▶ [Work to be completed] Reproduce the listing from its first line through the line containing "Is it true that 7-day", substituting "list" for "extract" and leaving everything else unchanged.

START Material shown

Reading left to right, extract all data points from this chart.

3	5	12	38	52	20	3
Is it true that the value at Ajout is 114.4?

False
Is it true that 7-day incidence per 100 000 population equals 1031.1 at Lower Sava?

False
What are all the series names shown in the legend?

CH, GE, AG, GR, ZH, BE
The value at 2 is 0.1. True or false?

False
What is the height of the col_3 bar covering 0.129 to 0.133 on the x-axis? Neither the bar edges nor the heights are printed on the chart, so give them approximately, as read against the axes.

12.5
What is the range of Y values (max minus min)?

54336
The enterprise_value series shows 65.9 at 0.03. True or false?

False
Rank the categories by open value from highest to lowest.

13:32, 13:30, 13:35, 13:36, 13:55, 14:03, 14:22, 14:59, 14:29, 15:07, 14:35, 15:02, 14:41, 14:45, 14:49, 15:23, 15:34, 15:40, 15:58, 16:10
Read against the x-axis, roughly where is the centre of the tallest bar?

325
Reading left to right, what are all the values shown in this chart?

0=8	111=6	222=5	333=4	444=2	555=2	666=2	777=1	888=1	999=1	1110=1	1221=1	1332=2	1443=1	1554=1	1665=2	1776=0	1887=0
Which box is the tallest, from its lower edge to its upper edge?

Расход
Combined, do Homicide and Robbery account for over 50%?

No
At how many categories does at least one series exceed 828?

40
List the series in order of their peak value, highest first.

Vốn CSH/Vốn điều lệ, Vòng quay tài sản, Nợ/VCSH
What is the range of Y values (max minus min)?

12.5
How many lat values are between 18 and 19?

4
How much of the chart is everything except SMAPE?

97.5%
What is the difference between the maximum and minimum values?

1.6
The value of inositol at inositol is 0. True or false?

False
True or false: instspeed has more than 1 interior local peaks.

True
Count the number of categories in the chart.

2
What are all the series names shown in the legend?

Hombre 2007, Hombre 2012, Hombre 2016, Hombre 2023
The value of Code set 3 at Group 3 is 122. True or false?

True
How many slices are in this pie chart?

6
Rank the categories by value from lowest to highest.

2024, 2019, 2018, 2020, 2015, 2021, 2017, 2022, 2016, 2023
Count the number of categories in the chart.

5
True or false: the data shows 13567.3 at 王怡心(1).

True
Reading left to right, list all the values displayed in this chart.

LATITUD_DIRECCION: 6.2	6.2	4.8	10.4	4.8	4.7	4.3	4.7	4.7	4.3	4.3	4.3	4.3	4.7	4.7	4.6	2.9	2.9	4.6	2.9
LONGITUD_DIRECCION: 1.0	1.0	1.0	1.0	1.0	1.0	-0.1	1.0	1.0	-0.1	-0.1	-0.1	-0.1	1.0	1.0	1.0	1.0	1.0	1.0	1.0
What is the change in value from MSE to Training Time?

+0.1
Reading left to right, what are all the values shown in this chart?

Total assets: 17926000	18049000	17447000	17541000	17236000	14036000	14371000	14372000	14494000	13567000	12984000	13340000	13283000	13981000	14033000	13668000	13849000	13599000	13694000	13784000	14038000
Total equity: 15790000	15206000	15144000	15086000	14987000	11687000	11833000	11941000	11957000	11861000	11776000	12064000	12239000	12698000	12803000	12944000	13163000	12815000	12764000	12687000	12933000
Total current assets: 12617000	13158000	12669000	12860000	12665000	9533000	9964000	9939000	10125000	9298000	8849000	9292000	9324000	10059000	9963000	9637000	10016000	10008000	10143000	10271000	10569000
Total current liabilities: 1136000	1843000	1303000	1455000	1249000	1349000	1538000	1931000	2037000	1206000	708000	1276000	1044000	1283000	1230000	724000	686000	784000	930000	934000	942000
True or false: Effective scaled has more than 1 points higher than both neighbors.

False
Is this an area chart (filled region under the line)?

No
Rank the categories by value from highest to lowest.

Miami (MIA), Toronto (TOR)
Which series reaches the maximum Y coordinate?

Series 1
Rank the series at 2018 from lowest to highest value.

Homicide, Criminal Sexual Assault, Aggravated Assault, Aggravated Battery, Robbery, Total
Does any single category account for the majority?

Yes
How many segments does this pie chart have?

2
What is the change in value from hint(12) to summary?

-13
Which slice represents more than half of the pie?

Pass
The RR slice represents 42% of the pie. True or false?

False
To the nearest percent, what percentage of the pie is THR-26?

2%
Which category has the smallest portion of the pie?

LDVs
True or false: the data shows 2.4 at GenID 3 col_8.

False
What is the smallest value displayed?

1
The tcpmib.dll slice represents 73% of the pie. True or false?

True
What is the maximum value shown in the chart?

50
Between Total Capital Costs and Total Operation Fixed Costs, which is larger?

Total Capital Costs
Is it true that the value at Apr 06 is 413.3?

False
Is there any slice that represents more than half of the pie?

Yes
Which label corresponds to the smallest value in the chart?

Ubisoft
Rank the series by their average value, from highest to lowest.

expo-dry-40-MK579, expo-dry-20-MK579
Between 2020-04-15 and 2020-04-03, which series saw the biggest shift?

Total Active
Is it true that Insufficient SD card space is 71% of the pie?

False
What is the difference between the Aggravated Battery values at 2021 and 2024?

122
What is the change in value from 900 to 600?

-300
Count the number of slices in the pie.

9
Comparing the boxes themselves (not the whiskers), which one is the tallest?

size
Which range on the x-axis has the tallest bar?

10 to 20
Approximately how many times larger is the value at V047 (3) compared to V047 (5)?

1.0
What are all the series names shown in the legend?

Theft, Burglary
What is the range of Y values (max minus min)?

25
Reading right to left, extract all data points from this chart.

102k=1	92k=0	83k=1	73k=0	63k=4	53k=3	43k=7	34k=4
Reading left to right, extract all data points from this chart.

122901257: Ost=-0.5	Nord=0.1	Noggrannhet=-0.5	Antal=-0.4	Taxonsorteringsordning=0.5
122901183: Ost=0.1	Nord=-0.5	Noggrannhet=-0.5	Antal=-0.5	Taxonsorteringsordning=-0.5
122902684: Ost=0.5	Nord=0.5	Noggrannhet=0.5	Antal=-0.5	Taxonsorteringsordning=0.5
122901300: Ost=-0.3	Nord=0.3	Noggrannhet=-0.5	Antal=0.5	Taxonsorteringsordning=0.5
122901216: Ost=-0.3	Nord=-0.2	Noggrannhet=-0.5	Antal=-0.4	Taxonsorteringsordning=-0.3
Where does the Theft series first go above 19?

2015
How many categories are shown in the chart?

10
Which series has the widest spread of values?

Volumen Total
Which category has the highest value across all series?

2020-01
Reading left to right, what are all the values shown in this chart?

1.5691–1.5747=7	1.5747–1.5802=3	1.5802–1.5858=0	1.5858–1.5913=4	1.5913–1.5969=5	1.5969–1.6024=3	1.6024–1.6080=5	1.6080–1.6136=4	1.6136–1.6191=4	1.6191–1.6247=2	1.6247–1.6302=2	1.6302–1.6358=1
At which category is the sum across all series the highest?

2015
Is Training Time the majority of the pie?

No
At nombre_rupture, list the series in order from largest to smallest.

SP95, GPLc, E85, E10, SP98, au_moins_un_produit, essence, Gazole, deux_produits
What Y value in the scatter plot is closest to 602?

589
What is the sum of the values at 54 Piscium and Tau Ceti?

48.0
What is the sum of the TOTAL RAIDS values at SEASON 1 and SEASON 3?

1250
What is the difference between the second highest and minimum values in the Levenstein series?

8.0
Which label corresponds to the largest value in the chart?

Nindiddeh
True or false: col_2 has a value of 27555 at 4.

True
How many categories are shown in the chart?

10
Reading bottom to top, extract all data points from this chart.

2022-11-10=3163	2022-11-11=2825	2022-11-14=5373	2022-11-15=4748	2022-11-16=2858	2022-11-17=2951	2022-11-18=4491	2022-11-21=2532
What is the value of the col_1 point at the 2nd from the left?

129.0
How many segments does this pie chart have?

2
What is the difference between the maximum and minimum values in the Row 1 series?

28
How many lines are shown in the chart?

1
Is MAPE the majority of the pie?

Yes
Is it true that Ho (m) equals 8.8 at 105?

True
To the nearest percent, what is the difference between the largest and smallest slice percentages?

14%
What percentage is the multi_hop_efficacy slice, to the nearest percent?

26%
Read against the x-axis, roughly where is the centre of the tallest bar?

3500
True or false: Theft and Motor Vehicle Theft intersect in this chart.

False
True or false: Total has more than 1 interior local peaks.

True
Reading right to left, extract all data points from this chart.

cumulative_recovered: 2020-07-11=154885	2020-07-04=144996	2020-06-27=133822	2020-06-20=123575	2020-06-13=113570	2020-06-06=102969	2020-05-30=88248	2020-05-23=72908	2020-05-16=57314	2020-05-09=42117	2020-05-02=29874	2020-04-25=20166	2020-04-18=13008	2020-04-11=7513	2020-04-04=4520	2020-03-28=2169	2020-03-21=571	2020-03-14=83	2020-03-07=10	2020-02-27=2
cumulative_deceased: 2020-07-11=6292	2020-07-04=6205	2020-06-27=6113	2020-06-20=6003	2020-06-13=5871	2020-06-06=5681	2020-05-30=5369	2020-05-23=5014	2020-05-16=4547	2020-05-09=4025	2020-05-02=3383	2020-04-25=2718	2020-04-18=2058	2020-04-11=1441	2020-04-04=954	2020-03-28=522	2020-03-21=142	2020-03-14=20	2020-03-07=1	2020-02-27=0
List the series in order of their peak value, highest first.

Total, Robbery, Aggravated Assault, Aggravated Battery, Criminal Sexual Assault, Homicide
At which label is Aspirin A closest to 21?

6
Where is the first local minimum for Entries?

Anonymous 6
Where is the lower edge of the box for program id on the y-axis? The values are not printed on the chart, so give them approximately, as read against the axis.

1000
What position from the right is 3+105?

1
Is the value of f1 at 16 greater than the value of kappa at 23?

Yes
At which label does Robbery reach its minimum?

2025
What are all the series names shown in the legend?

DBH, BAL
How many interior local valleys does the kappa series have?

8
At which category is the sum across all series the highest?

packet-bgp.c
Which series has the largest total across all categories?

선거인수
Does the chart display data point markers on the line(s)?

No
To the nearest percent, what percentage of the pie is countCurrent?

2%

END Material shown

▶ [Expected answer]
Reading left to right, list all data points from this chart.

3	5	12	38	52	20	3
Is it true that the value at Ajout is 114.4?

False
Is it true that 7-day incidence per 100 000 population equals 1031.1 at Lower Sava?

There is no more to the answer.